Can a Letter of Intent be construed as an enforceable contract?

Letters of Intent are a common feature in the construction and engineering industry such that it is a useful tool for both parties while negotiating a formal contract or agreement, allows one party to begin work on the basis of a Letter of Intent before the formal contract or agreement is concluded.

In circumstances where Letters of Intent are utilised, time constraints often do not permit all the terms of the contract, design and costing to be finalised and concluded so that a formal contract exists between both parties before one party carry out work under the formal contract. A likely scenario is when it is known to the Purchaser that the materials to be supplied by the Seller require long lead time to deliver and the Purchaser by way of a Letter of Intent, instructs the Seller to place order for the materials in advance of and while a formal contract is being entered.

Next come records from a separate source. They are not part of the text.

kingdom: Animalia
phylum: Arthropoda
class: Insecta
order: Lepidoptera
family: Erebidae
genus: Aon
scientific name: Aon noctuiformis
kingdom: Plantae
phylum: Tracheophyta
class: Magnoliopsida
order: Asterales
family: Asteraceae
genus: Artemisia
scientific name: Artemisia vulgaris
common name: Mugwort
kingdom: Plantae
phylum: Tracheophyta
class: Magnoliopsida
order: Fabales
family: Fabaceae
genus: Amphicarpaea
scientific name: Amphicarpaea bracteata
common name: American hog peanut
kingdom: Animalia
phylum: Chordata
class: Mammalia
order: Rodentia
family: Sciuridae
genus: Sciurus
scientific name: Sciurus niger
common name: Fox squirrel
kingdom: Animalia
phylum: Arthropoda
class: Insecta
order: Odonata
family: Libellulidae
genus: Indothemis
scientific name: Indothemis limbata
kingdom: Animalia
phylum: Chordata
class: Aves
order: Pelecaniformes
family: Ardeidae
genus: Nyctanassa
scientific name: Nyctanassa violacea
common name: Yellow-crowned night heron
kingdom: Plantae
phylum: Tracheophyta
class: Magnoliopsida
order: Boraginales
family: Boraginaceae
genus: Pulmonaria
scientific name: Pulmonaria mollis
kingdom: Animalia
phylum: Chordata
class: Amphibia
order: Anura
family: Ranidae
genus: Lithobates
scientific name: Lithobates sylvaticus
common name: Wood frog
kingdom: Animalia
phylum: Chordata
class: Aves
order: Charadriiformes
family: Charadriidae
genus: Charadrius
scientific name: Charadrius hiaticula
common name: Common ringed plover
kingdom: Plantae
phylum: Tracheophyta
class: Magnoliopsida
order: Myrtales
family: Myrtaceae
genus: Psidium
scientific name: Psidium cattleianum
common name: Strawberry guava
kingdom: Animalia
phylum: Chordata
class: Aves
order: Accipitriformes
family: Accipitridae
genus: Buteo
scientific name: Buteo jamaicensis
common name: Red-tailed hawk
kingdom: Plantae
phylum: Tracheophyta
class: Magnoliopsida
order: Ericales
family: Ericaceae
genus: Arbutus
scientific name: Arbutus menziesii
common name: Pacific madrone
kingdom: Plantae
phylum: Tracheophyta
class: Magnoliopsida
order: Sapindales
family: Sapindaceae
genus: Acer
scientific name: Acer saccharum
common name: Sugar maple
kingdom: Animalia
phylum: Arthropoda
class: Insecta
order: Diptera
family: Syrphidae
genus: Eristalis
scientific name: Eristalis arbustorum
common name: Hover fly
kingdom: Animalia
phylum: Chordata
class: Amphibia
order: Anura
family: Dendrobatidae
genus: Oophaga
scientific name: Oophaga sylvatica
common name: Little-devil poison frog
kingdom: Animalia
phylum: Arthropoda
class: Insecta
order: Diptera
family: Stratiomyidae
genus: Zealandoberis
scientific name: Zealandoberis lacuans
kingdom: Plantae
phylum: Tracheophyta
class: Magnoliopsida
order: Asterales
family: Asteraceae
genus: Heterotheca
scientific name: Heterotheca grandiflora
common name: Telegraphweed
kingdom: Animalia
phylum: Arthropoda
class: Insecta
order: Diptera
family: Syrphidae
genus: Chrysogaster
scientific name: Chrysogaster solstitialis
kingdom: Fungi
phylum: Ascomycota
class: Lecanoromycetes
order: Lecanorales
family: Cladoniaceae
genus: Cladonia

Other scenarios where Letters of Intent are used are situations where the Purchaser requires the Seller to reserve for them the goods or services that may not be made available to the Purchaser if the Purchaser and Seller had followed through the usual process of negotiation of a formal contract or the Purchaser wants the Seller to place order for the goods earlier so that manufacturing can start early to minimise any delay caused by the ordering of the goods under normal circumstances or the Employer in a construction project requires the Contractor to mobilise into the site, pending formal contract, to reduce any delay in commencement of work. In other words, the purpose of the Letter of Intent is to enable work to proceed, to circumvent the long lead times usually reserved for a particular part of the work, by providing an intention that a formal contract would be agreed and finalised at a later stage.